Work instruction: Filter the data for "tail" and copy matching lines.

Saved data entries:
========
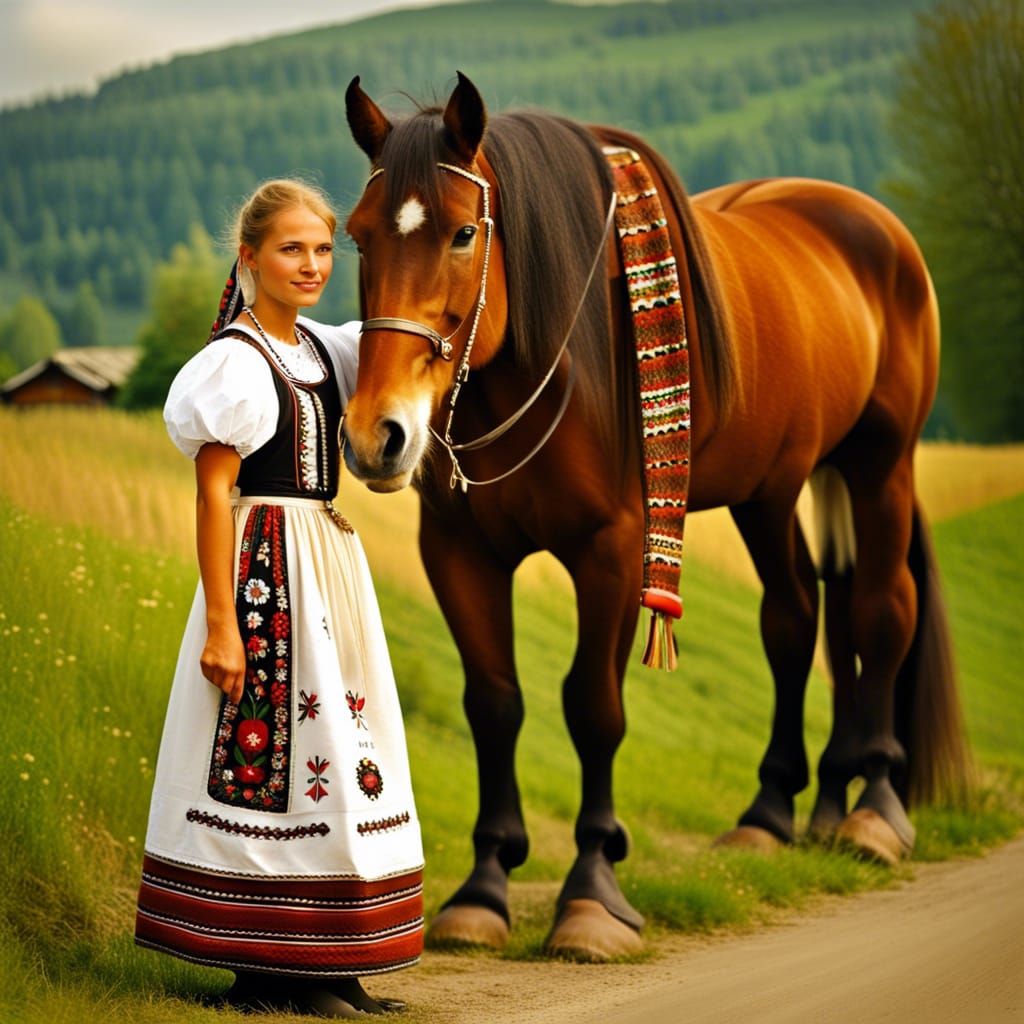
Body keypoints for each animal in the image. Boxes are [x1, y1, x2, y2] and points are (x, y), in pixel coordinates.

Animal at [341, 72, 970, 960]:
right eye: (359, 238)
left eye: (464, 232)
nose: (379, 434)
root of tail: (873, 226)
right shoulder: (459, 552)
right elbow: (494, 703)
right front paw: (485, 888)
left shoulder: (610, 549)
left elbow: (592, 706)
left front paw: (591, 892)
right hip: (773, 490)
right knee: (799, 617)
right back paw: (781, 812)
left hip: (879, 465)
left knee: (881, 612)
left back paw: (874, 809)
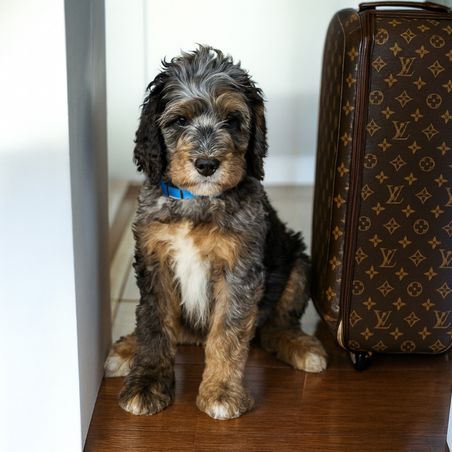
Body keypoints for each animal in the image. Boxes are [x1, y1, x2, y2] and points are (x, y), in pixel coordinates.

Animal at [105, 45, 327, 420]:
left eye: (233, 120)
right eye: (180, 121)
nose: (207, 165)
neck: (197, 201)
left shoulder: (240, 269)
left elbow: (228, 332)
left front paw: (222, 392)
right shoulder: (153, 262)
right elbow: (153, 323)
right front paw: (147, 383)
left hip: (297, 260)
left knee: (275, 325)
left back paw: (301, 346)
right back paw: (125, 349)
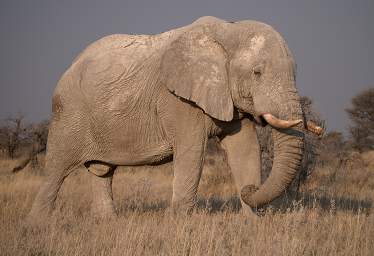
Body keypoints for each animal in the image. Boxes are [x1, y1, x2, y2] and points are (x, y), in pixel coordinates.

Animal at [27, 16, 322, 220]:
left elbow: (245, 149)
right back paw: (38, 226)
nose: (248, 190)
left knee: (102, 172)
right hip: (68, 114)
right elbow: (191, 152)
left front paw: (251, 224)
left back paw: (106, 222)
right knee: (56, 170)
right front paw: (180, 224)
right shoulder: (177, 100)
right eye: (257, 73)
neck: (227, 31)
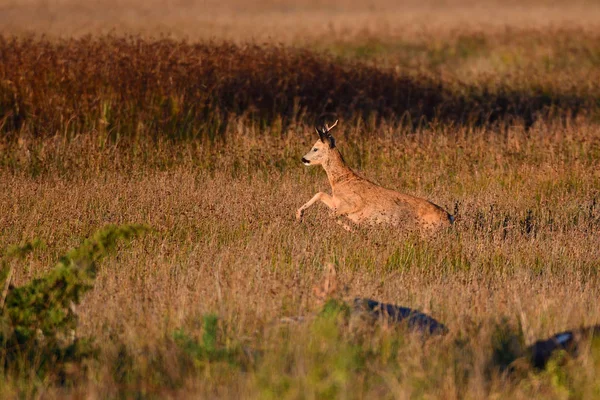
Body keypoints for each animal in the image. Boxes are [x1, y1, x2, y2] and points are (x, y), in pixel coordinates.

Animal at [296, 119, 454, 231]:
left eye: (315, 148)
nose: (303, 159)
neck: (341, 181)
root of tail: (450, 217)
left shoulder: (353, 204)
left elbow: (331, 214)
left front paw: (352, 230)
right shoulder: (336, 201)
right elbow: (320, 194)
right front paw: (299, 216)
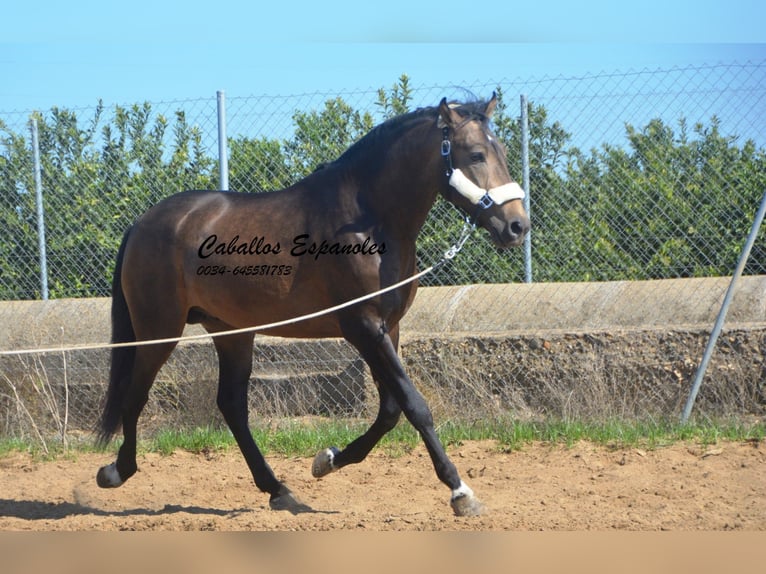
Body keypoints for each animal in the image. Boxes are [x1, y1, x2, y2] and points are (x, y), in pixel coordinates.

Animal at [96, 94, 532, 516]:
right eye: (475, 154)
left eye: (503, 151)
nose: (517, 226)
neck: (368, 222)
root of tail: (142, 223)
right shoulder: (363, 328)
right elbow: (414, 406)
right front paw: (460, 491)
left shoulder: (387, 328)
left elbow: (390, 410)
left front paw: (328, 460)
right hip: (159, 330)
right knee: (136, 394)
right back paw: (116, 471)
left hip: (231, 331)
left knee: (232, 406)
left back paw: (278, 490)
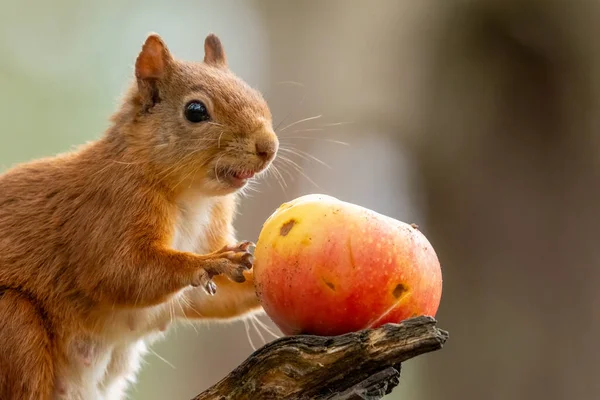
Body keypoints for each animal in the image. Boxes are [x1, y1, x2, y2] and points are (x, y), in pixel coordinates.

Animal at [0, 32, 278, 400]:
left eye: (256, 95)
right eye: (195, 111)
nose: (268, 147)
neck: (193, 196)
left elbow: (214, 299)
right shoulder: (112, 207)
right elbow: (119, 272)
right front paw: (212, 261)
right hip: (14, 324)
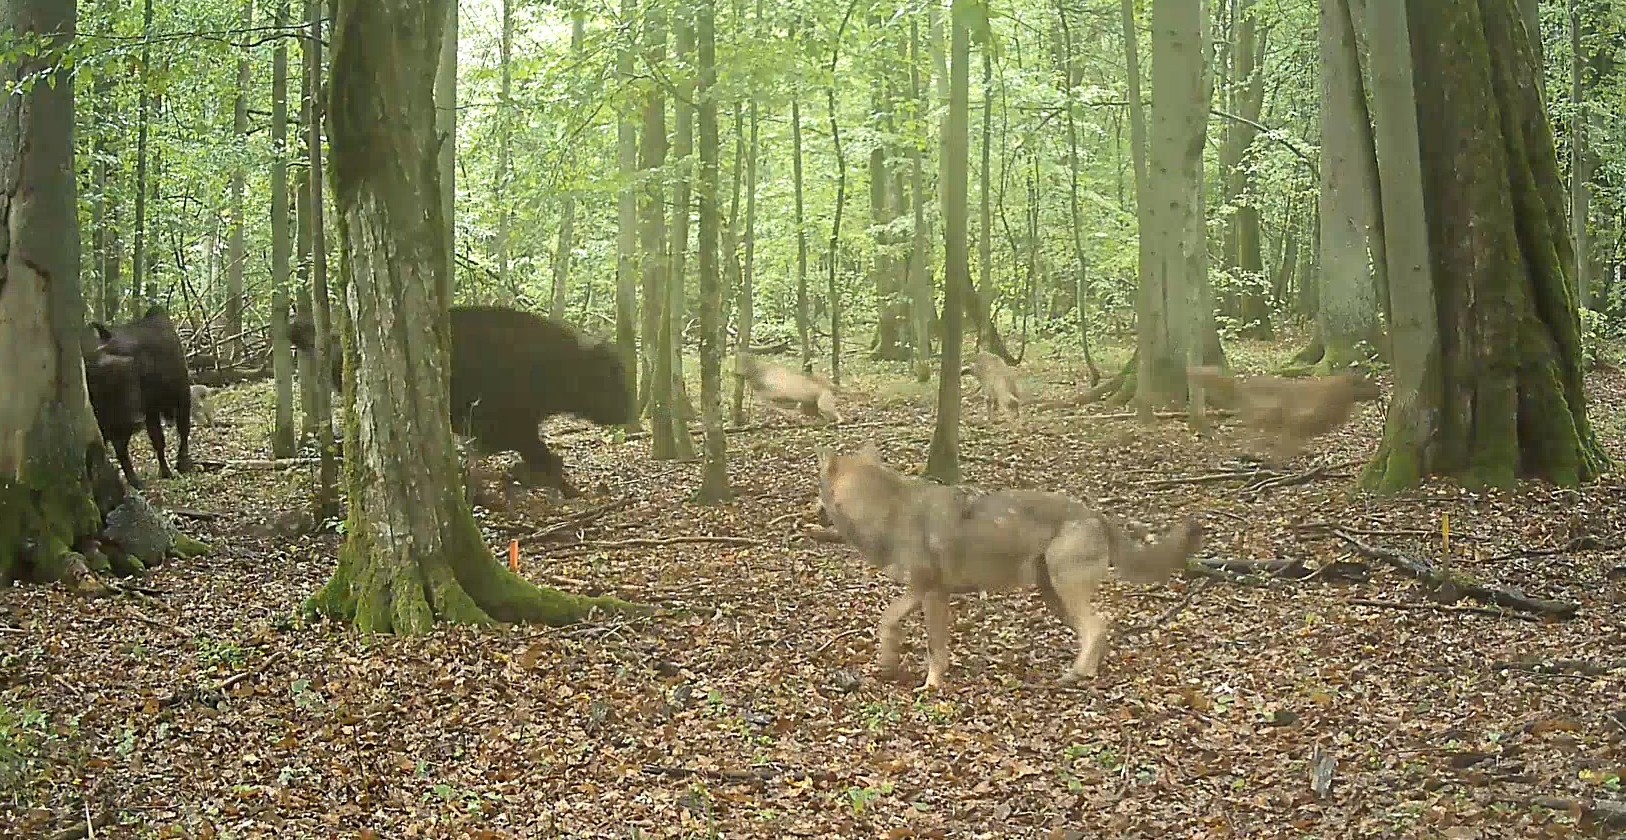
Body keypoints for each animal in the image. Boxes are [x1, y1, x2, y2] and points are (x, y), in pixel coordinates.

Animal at [816, 444, 1203, 689]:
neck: (888, 512)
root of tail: (1097, 513)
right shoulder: (920, 591)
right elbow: (887, 620)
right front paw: (886, 662)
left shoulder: (933, 593)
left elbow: (934, 648)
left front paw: (931, 685)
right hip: (1053, 596)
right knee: (1098, 629)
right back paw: (1085, 674)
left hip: (1064, 590)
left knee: (1098, 625)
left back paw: (1074, 675)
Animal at [1187, 366, 1380, 460]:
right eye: (1366, 384)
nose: (1380, 391)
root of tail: (1239, 385)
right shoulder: (1296, 417)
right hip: (1263, 413)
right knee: (1244, 430)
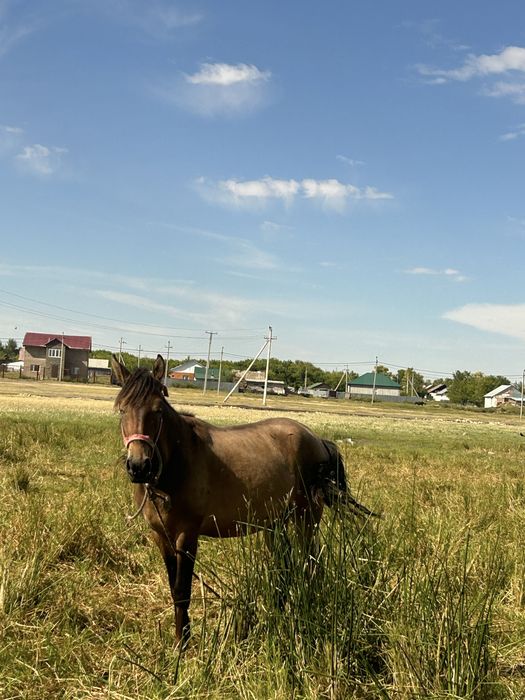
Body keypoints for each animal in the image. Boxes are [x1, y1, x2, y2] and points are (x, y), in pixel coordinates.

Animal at [111, 354, 375, 646]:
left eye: (157, 411)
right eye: (121, 410)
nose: (139, 466)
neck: (177, 465)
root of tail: (317, 439)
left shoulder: (187, 536)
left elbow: (183, 590)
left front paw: (183, 644)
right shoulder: (161, 536)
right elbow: (174, 589)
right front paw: (181, 638)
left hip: (306, 519)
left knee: (310, 565)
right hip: (276, 523)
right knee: (285, 568)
========
Written solution:
root of tail: (873, 226)
root of tail: (450, 217)
root of tail: (142, 223)
root of tail: (1097, 513)
root of tail: (1239, 385)
root of tail: (317, 439)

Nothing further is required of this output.